For many roadies, riding the bike is no more than a sport, unfortunately. Something they do at weekends with their club mates, or at the mid-week time trial or ‘chain-gang’ or, even more sporadically, at racing venues or mass events like sportives or audaxes. The annual mileage seeker must go beyond that…..they must see their bikes as an essential form of transport.

When you are doing more bike-miles than car-miles in the year, you are just beginning to ‘cut the mustard’.


About Frank Burns

My journeys around the world are less about riding a bicycle, and more about what happens when I get off the bicycle. Click on the Personal Link below to visit my webpages.

Posted on November 4, 2014, in Increase your annual mileage and tagged , , , . Bookmark the permalink. 6 Comments.

  1. No chance of me cutting the mustard as we make regular car trips to Canberra and Melbourne.


  2. ……trust me for ‘thinking small’ like a typical UK resident!

    Liked by 1 person

  3. In my new job the company has two sites ca. 1.5 miles apart. I raise eyebrows by riding between them. But just as you have found this is quicker. I ride to work so have no car, so I have go and hunt for a pool / work car to borrow before I make the trip. In this time I could have peddled there – so unless it is throwing it down with rain, that’s just what I do. And for all these small journeys the environmental impact is a key issue for me. A car is least fuel efficient and the catalyst less effective over the first 1-2 miles – so mile per mile you are emitting more CO2 and NOx for shorter trips than long ones. Why not just jump on the bike. I do!


  4. You are so right……I had a colleague who would drive across the school campus (all of 400 metres) to go to the dining room. Needless to say, he was unfit and overweight……

    Liked by 1 person

  5. Most of my life, cycling has been my main means of local transport – both when I lived in Edinburgh and now that I’ve moved down to St Ives near Cambridge. So your arguments make perfect sense to me.

    I’ve only ever done two big, long-distance cycle journeys, the first when I was 17 and cycled with my brother (aged 11) from the Scottish Borders to Cromer (not sure how our mother let us do it – there were no mobile phones in those days). We hadn’t much idea about cycle repairs, and had never cycled in city traffic e.g. York, or on a busy main road e.g. crossing the Trent west of Scunthorpe (there was no motorway in 1969). My second big trip was earlier this year, 2000km from St Ives to Santiago de Compostela, which which time I had reached the age of 62 and had picked up a lot more experience of busy roads, bicycle maintenance, and such like.

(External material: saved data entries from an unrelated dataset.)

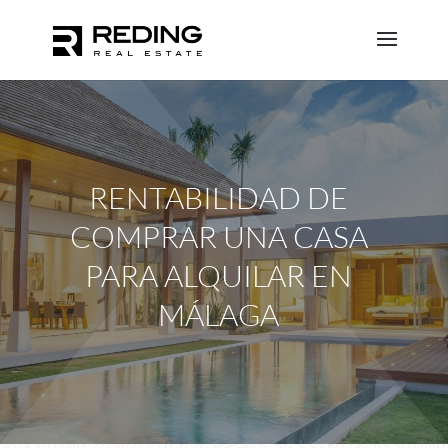
RENTABILIDAD DE
COMPRAR UNA CASA
PARA ALQUILAR EN
MÁLAGA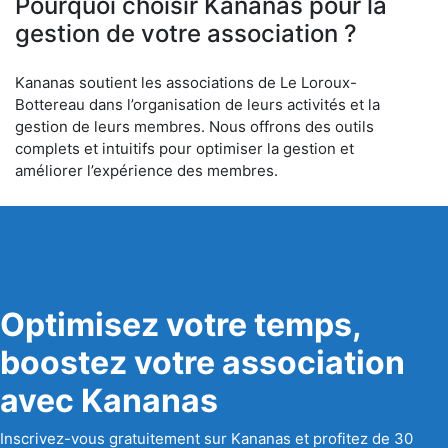
Pourquoi choisir Kananas pour la
gestion de votre association ?
Kananas soutient les associations de Le Loroux-
Bottereau dans l’organisation de leurs activités et la
gestion de leurs membres. Nous offrons des outils
complets et intuitifs pour optimiser la gestion et
améliorer l’expérience des membres.
Optimisez votre temps,
boostez votre association
avec Kananas
Inscrivez-vous gratuitement sur Kananas et profitez de 30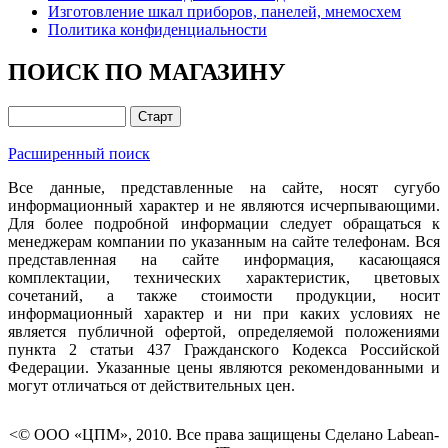
Изготовление шкал приборов, панелей, мнемосхем
Политика конфиденциальности
ПОИСК ПО МАГАЗИНУ
Расширенный поиск
Все данные, представленные на сайте, носят сугубо
информационный характер и не являются исчерпывающими.
Для более подробной информации следует обращаться к
менеджерам компании по указанным на сайте телефонам. Вся
представленная на сайте информация, касающаяся
комплектации, технических характеристик, цветовых
сочетаний, а также стоимости продукции, носит
информационный характер и ни при каких условиях не
является публичной офертой, определяемой положениями
пункта 2 статьи 437 Гражданского Кодекса Российской
Федерации. Указанные цены являются рекомендованными и
могут отличаться от действительных цен.
<© ООО «ЦПМ», 2010. Все права защищены Сделано Labean-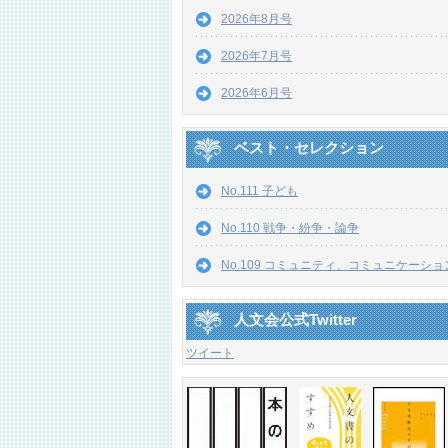
2026年8月号
2026年7月号
2026年6月号
ベスト・セレクション
No.111 子ども
No.110 戦争・紛争・論争
No.109 コミュニティ、コミュニケーショ
人文会公式Twitter
ツイート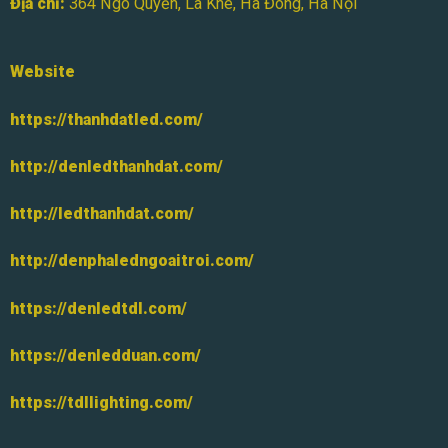
Địa chỉ:
364 Ngô Quyền, La Khê, Hà Đông, Hà Nội
Website
https://thanhdatled.com/
http://denledthanhdat.com/
http://ledthanhdat.com/
http://denphaledngoaitroi.com/
https://denledtdl.com/
https://denledduan.com/
https://tdllighting.com/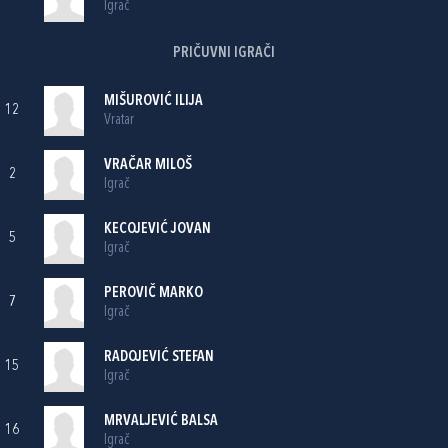
Igrač
PRIČUVNI IGRAČI
MIŠUROVIĆ ILIJA
12
Vratar
VRAČAR MILOŠ
2
Igrač
KECOJEVIĆ JOVAN
5
Igrač
PEROVIČ MARKO
7
Igrač
RADOJEVIĆ STEFAN
15
Igrač
MRVALJEVIĆ BALSA
16
Igrač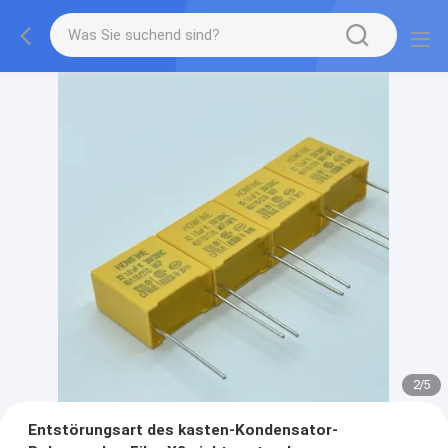
2
/
5
Entstörungsart des kasten-Kondensator-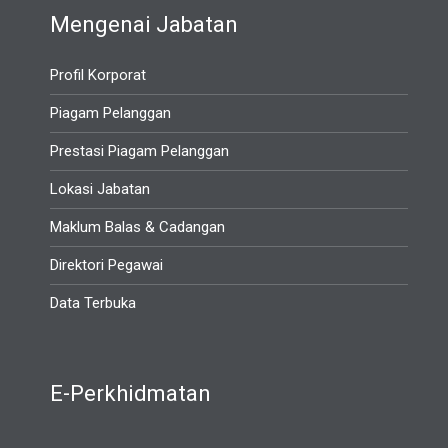
Mengenai Jabatan
Profil Korporat
Piagam Pelanggan
Prestasi Piagam Pelanggan
Lokasi Jabatan
Maklum Balas & Cadangan
Direktori Pegawai
Data Terbuka
E-Perkhidmatan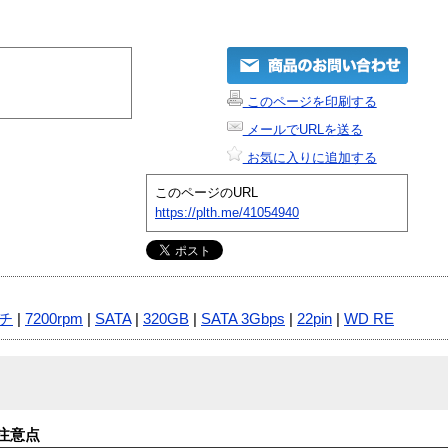
このページを印刷する
メールでURLを送る
お気に入りに追加する
このページのURL
https://plth.me/41054940
ンチ
|
7200rpm
|
SATA
|
320GB
|
SATA 3Gbps
|
22pin
|
WD RE
注意点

    So, for me, in and out of Cambridge, and round about St Ives provides the bulk of my regular cycling. Despite being ‘retired’, I rarely seem to have time to just go off on the bike for a run, though it did manage training runs while pre-Compostela. As regards the Cambridge journeys, the guided bus is quicker, but not by much. And certainly the drive/park&ride option would be slower.

    Several of my friends have expressed surprise that I can cycle to Cambridge in an hour or so without ending up in a pool of sweat. and this set me thinking about what it is that stops people cycling more, and especially cycling these longer, local trips.

    Here are a few reasons that occurred to me – fear of cycling in traffic, not enough cycle lanes, stamina, keeping dry in wet weather or warm in cold weather, not wanting to cycle in the dark, not wanting to cycle in smart clothes, workplaces that have no shower facilities, not knowing how to fix a puncture en route, having too much shopping or other luggage to carry on a bike….

    I’d be interested to hear your thoughts.


  6. You are absolutely right, Andrew. Many people will have nebulous, even nameless, concerns about riding their bikes longer distances. And, of course, there are several practicalities (as you mention) to take into account when commuting.
    Having done the Camino de Santiago, have you ever considered the Via Francigena (Canterbury to Rome). From your home, the distance will be almost identical to the route to Santiago…..which I find quite curious.